Classes of graphs for which isospectrum implies isomorphism? The spectrum of a graph is the (multi)set of eigenvalues of its adjacency matrix (or Laplacian, depending on what you're interested in). In general, two non-isomorphic graphs might have the same spectrum. 
Prompted in part by this discussion on reverse engineering a graph from its spectrum, I was wondering: 

Are there interesting classes of
  graphs for which isospectrality
  implies isomorphism ?

 A: Maximum degree 2 would be such a class (which includes regular of degree $2$ as a subclass). Transitive graphs (by which I mean that the relation of being connected by an edge is transitive) are another example (there is a less obscure description of that class of graphs but I wanted it to sound mysterious for a few moments).
I assume that you are asking for a class $\mathcal{C}$ of graphs such that $G,H \in \mathcal{C}$ and $G,H$ cospectral implies isomorphism. If you mean classes of graphs $\mathcal{C}$ such that $G \in \mathcal{C}$ and $G,H$ cospectral implies isomorphism, then http://mathworld.wolfram.com/DeterminedbySpectrum.html might be worth a look.
A: If you consider a class of graphs which is closed under taking covering spaces, then this is likely not to work, since one may then apply Sunada's method to construct isospectral pairs.  

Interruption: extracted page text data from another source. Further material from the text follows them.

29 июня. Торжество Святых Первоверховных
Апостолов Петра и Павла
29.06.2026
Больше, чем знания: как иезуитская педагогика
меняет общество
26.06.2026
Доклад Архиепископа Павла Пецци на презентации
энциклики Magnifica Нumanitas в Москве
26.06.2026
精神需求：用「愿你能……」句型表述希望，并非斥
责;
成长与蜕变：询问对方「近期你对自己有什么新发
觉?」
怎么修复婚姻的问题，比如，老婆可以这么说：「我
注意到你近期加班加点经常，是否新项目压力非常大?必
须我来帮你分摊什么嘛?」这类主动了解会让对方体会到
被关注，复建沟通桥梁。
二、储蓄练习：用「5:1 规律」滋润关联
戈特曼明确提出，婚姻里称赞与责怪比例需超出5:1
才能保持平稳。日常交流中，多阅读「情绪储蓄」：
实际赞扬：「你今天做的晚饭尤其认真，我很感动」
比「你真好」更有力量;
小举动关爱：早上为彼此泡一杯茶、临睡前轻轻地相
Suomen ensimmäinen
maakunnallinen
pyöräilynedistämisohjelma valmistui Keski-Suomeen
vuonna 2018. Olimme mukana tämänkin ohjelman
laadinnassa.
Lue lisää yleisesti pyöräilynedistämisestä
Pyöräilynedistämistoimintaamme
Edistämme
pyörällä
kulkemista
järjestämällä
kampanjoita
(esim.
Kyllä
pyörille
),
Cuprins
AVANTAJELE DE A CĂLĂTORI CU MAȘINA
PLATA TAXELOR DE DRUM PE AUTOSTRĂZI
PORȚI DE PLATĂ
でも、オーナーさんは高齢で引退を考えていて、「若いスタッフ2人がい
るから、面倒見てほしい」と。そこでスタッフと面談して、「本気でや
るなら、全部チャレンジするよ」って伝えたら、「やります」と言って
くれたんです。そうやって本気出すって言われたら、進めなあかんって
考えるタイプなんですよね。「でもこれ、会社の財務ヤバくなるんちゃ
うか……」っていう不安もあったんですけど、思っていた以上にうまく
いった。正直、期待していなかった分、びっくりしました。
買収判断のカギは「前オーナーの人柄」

A: It is conjectured that almost all graphs are determined by their spectrum.  It is funny that this conjecture fails spectacularly for many classes of graphs that one can think of.  For example, almost all trees are not determined by their spectrum.  Indeed, for almost all trees one can actually find another tree with the same spectrum.
I think the best answer to your question can be found in this paper by Wang and Xu.  For each $n$ they define a class of graphs $\mathcal{H}_n$ and prove that almost all graphs in $\mathcal{H}_n$ are determined by their generalized spectrum. The generalized spectrum is the spectrum of a graph together with the spectrum of its complement. The definition of $\mathcal{H}_n$ is quite complicated, but the upshot is that they believe that $\mathcal{H}_n$ has positive density in $\mathcal{G}_n$ (the set of graphs on $n$ vertices).  Apparently, numerical evidence suggests that $\mathcal{H}_n$ do have positive density.  If true, this would give a class of graphs of positive density which are determined by their generalized spectra.  Since many graph properties are true asymptotically with either density 0 or density 1, this would give strong evidence that almost all graphs are in fact determined by their generalized spectrum.
If you want an explicit example, here is a (slightly) non-trivial one.  Evidently, the spectrum of a graph determines its number of vertices and edges.  One can also show that the spectrum also determines the number of triangles.  From these three observations, we have that the graphs $K_{n,n}$ are all determined by their spectra.  To see this, note that $K_{n,n}$ is the unique triangle-free graph with $2n$ vertices and $n^2$ edges (by Turan's theorem).  Finally, I think that if a graph is determined by its spectrum, then its complement is also determined by its spectrum.  So, $K_n \sqcup K_n$ is also determined by its spectrum.